With this patch, -march=la464 has a score of 11.9.
However, the specific revision plan has not yet been decided.
Comment 20 chenglulu 2024-05-21 12:47:51 UTC
(In reply to chenglulu from comment #19)
> diff --git a/gcc/config/loongarch/loongarch.cc
> b/gcc/config/loongarch/loongarch.cc
> index e7835ae34ae..6a808cb0a5c 100644
> --- a/gcc/config/loongarch/loongarch.cc
> +++ b/gcc/config/loongarch/loongarch.cc
> @@ -2383,7 +2383,7 @@ loongarch_address_insns (rtx x, machine_mode mode,
> bool might_split_p)
>         return factor;
>  
>        case ADDRESS_REG_REG:
> -       return factor;
> +       return factor * 3;
>  
>        case ADDRESS_CONST_INT:
>         return lsx_p ? 0 : factor;
> 
> With this patch, -march=la464 has a score of 11.9.
> However, the specific revision plan has not yet been decided.

This is the score of R14-9540
Comment 21 Xi Ruoyao 2024-05-21 13:01:16 UTC
(In reply to chenglulu from comment #19)
> diff --git a/gcc/config/loongarch/loongarch.cc
> b/gcc/config/loongarch/loongarch.cc
> index e7835ae34ae..6a808cb0a5c 100644
> --- a/gcc/config/loongarch/loongarch.cc
> +++ b/gcc/config/loongarch/loongarch.cc
> @@ -2383,7 +2383,7 @@ loongarch_address_insns (rtx x, machine_mode mode,
> bool might_split_p)
>         return factor;
>  
>        case ADDRESS_REG_REG:
> -       return factor;
> +       return factor * 3;
>  
>        case ADDRESS_CONST_INT:
>         return lsx_p ? 0 : factor;
> 
> With this patch, -march=la464 has a score of 11.9.
> However, the specific revision plan has not yet been decided.

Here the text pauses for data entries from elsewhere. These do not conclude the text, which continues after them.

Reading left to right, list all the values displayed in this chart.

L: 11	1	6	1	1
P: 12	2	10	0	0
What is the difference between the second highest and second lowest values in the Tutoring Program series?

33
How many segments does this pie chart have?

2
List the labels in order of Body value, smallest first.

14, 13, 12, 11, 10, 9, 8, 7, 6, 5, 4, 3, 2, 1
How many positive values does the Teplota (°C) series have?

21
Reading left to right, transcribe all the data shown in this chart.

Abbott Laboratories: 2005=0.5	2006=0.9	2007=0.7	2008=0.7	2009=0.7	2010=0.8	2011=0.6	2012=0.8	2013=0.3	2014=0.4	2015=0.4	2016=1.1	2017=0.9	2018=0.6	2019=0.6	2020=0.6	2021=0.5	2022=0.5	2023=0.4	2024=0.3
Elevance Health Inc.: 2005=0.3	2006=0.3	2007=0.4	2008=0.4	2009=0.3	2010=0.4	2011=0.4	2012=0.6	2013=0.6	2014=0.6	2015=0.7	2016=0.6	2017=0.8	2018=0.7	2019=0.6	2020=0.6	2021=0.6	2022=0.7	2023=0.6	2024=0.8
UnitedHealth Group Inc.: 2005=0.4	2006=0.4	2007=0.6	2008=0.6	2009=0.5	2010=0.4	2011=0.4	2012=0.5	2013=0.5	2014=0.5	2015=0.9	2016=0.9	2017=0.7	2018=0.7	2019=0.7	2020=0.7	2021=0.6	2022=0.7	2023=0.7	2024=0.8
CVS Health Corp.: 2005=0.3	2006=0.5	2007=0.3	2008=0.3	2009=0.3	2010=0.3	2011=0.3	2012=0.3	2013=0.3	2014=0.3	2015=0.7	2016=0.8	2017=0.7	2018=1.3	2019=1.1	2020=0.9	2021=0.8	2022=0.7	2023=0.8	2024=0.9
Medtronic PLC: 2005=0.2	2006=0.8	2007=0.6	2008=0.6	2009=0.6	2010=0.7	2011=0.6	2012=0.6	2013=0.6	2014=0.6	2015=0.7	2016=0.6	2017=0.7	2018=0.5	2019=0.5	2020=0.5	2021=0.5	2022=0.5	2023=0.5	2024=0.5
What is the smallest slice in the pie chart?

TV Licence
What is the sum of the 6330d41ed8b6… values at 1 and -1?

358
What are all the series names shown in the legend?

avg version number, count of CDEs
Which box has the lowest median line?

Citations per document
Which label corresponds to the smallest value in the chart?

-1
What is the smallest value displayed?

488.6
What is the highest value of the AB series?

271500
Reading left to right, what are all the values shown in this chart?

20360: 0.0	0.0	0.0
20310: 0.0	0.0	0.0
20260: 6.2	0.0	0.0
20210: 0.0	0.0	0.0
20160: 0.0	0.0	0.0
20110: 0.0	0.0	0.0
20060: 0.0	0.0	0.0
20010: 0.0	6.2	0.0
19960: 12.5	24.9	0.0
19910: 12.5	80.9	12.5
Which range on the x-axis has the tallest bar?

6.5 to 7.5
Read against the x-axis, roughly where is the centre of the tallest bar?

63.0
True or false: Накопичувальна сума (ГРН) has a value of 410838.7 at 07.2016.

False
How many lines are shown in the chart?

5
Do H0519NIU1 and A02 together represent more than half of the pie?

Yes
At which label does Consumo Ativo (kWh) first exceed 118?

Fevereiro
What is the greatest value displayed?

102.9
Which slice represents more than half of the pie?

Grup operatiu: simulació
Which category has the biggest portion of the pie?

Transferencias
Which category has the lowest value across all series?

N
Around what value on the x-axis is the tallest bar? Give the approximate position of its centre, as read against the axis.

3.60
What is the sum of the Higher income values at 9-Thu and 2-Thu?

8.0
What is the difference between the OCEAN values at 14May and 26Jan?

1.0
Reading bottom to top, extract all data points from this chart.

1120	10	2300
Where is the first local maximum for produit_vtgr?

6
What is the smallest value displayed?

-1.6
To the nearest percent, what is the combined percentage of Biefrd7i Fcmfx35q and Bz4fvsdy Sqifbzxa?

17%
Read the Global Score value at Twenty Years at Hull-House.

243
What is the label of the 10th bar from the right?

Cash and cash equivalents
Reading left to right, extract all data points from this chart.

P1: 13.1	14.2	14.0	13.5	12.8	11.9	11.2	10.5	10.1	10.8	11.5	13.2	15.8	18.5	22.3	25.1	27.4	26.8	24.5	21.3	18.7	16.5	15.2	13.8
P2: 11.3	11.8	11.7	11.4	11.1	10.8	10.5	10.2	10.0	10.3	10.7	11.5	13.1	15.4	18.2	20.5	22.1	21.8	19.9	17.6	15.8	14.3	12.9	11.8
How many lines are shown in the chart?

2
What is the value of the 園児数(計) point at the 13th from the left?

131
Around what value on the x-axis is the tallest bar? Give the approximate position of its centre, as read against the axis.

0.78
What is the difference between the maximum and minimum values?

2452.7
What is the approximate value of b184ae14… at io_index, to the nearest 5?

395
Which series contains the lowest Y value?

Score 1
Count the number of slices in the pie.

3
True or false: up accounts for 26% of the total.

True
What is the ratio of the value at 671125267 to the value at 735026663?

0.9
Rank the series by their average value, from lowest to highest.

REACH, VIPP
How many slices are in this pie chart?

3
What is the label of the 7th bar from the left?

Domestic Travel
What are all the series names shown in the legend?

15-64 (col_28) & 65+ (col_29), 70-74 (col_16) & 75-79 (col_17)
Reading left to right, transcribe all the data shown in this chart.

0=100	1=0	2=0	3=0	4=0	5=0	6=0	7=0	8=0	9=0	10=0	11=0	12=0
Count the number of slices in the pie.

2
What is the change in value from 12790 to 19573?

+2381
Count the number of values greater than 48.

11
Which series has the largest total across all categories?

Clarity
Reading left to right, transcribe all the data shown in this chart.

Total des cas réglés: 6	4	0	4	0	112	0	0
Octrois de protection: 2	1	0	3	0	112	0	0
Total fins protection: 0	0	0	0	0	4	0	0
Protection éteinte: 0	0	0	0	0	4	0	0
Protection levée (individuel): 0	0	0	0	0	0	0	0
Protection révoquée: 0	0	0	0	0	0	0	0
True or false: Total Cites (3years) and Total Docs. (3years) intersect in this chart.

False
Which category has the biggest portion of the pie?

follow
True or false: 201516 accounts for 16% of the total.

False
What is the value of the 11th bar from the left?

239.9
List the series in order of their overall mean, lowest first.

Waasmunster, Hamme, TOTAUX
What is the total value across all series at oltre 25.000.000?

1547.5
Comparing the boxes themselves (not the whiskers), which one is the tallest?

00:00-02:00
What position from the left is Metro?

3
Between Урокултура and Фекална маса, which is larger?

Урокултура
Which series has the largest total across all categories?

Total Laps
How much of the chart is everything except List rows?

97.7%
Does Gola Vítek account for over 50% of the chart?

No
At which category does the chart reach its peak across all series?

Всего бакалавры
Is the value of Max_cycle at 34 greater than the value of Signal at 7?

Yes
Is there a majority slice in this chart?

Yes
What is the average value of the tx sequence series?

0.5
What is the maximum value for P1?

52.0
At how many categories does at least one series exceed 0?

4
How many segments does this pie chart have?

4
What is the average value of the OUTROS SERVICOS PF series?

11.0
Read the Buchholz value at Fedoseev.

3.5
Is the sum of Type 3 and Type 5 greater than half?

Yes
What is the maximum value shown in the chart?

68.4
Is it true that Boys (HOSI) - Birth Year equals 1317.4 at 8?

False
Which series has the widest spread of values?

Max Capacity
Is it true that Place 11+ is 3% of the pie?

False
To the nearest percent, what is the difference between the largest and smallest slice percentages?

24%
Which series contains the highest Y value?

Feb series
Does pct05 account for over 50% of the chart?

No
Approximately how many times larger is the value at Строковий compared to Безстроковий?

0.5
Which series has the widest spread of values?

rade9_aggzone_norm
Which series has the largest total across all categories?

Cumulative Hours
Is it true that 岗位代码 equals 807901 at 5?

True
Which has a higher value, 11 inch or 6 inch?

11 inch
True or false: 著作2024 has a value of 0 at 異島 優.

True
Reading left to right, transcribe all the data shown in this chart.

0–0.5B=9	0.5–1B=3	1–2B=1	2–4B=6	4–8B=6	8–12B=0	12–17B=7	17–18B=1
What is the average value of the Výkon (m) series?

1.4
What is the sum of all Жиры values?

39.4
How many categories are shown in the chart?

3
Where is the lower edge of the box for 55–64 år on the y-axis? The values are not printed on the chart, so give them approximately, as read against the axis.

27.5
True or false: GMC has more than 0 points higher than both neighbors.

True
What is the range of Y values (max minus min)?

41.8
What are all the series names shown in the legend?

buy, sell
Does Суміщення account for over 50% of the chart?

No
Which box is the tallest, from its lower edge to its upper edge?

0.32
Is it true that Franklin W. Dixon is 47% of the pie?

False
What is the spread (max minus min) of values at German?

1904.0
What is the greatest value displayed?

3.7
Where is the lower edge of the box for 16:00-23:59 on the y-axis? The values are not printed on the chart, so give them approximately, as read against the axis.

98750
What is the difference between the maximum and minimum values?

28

Hmm are ldx and stx really so slow?
Comment 22 chenglulu 2024-05-21 13:04:17 UTC
(In reply to Xi Ruoyao from comment #21)
> (In reply to chenglulu from comment #19)
> > diff --git a/gcc/config/loongarch/loongarch.cc
> > b/gcc/config/loongarch/loongarch.cc
> > index e7835ae34ae..6a808cb0a5c 100644
> > --- a/gcc/config/loongarch/loongarch.cc
> > +++ b/gcc/config/loongarch/loongarch.cc
> > @@ -2383,7 +2383,7 @@ loongarch_address_insns (rtx x, machine_mode mode,
> > bool might_split_p)
> >         return factor;
> >  
> >        case ADDRESS_REG_REG:
> > -       return factor;
> > +       return factor * 3;
> >  
> >        case ADDRESS_CONST_INT:
> >         return lsx_p ? 0 : factor;
> > 
> > With this patch, -march=la464 has a score of 11.9.
> > However, the specific revision plan has not yet been decided.
> 
> Hmm are ldx and stx really so slow?

I think it's more like it's because LDX/STX uses an extra register.
Comment 23 Jakub Jelinek 2024-08-01 09:40:21 UTC
GCC 14.2 is being released, retargeting bugs to GCC 14.3.